Thankfully, the review at last buries the deluded notion – voiced by a queue of people, including MP David Lammy, Head of Scotland Yard Cressida Dick and former Home Secretary Sajid Javid – that if only everyone stopped snorting cocaine, these domestic drug problems would be solved. This idea, as criminologist Jack Spicer has pointed out, is so off the mark it represents either a "dereliction of duty for senior criminal justice officials – or consciously [misrepresents] the problem". Because the market in crack cocaine – the drug sold by county lines dealers and young street drug gangs in big cities – is entirely separate from the powder cocaine market.
As Dame Black points out: "When it comes to retail supply, the powder cocaine market diverges from that of heroin and crack, with dealers tending to be older, white and often delivering to venues within the night-time economy. Many powder cocaine users will have accessed the drug through a friend, rather than directly from a dealer. At the retail level, the powder cocaine market is associated with less violence than the markets for heroin and crack, although the supply chain internationally is extremely violent."

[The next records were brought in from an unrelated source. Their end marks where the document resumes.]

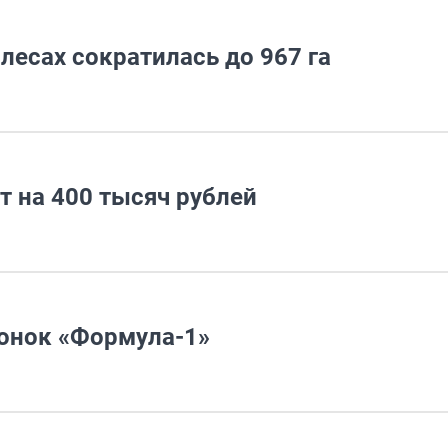
есах сократилась до 967 га
 на 400 тысяч рублей
онок «Формула-1»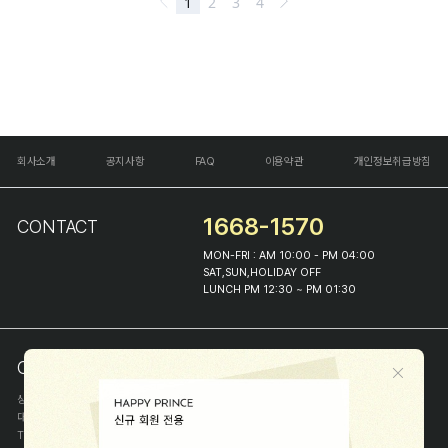
회사소개
공지사항
FAQ
이용약관
개인정보취급방침
1668-1570
CONTACT
MON-FRI : AM 10:00 - PM 04:00
SAT,SUN,HOLIDAY OFF
LUNCH PM 12:30 ~ PM 01:30
COMPANY INFO
상호
(주)해피프린스
대표
이화진
TEL
1668-1570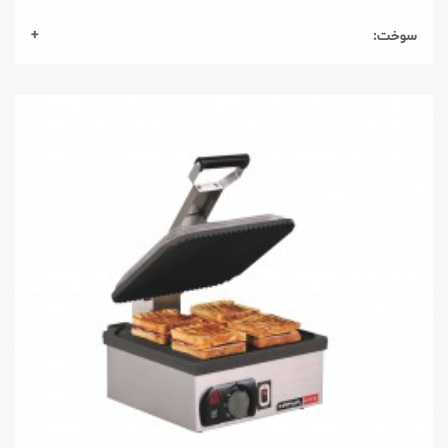
سوخت:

One of Dame Black's main tasks was to pick apart the links between the drug trade and violence. While there is no doubt that the spread of city drug gangs into the provinces to wrestle control of street drug markets has driven up violence in those areas, the same cannot be said for big cities such as London, where a high volume of street killings have occurred in the past three years.

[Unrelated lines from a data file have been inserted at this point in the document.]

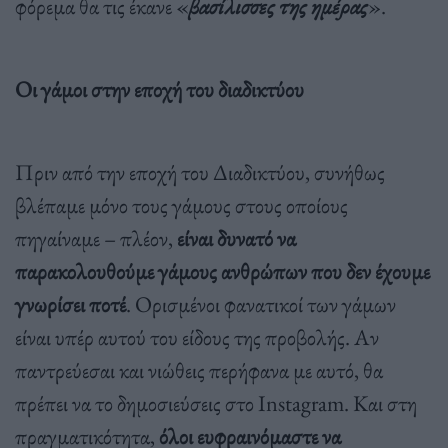
φόρεμα θα τις έκανε «
βασίλισσες της ημέρας
».
Οι γάμοι στην εποχή του διαδικτύου
Πριν από την εποχή του Διαδικτύου, συνήθως
βλέπαμε μόνο τους γάμους στους οποίους
πηγαίναμε – πλέον,
είναι δυνατό να
παρακολουθούμε γάμους ανθρώπων που δεν έχουμε
γνωρίσει ποτέ
. Ορισμένοι φανατικοί των γάμων
είναι υπέρ αυτού του είδους της προβολής. Αν
παντρεύεσαι και νιώθεις περήφανα με αυτό, θα
πρέπει να το δημοσιεύσεις στο Instagram. Και στη
πραγματικότητα,
όλοι ευφραινόμαστε να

There is little evidence provided in the report that drug turf wars are the motivation behind inner city street homicides. Most of those killed in London, or their killers, are undoubtedly involved in the drug trade, but analysis carried out by VICE shows that most of these killings are sparked not by drug money or drug turf disputes, but by a mixture of petty beefs and nihilistic postcode gang rivalries. In other words, people are far more likely to be killed just because they come from the wrong postcode or said the wrong thing on Snapchat than because of a drug business dispute.

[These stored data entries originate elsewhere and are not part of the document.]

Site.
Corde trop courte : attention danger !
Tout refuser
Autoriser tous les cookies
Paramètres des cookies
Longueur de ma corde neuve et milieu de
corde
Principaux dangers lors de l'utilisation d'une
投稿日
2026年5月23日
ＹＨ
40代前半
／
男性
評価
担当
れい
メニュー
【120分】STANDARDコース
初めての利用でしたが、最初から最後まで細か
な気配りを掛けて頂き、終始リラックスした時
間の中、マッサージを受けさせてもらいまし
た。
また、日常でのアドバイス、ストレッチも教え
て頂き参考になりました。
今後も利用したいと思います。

Countrywide, while young people are severely traumatised by their involvement in county lines and street gang culture, the number of murders linked to the drug trade is not as high as the review suggests. It mentions a rising number of "drug-related homicides", murders which sound like drug gang warfare. But when you look into what a drug-related homicide is, this includes any murder where the victim or suspect has recently used drugs. Even for homicides linked to people actively involved in the drug trade, it may be not be the case that it was their job that spurred the attack – but, instead, an argument over disrespect, or a dispute about a love interest. Data from the Office of National Statistics last year showed that of 2,050 murders over the last two years, 13 were of known drug dealers. Britain is not The Wire.
Why point all of this out? Because if the causes of county lines and street violence are wrongly attributed or based on propaganda, the right solutions will not be found. It is in the interests of those in positions of power to divert blame away from the social conditions they help to create and maintain by just pointing the figure at "drugs" or "the drug trade". Clampdown on drugs and jail all the dealers, they tell us, and we'll all be fine (Dame Black admits that "government interventions to restrict supply have had limited success").
Rising numbers of drug dealing children, widespread drug addiction and rocketing drug deaths are symptoms that there is something fundamentally wrong at the heart of a society we keep on voting for. What Dame Black's review tells us is simply that we are not doing enough to look after the people who most need caring for.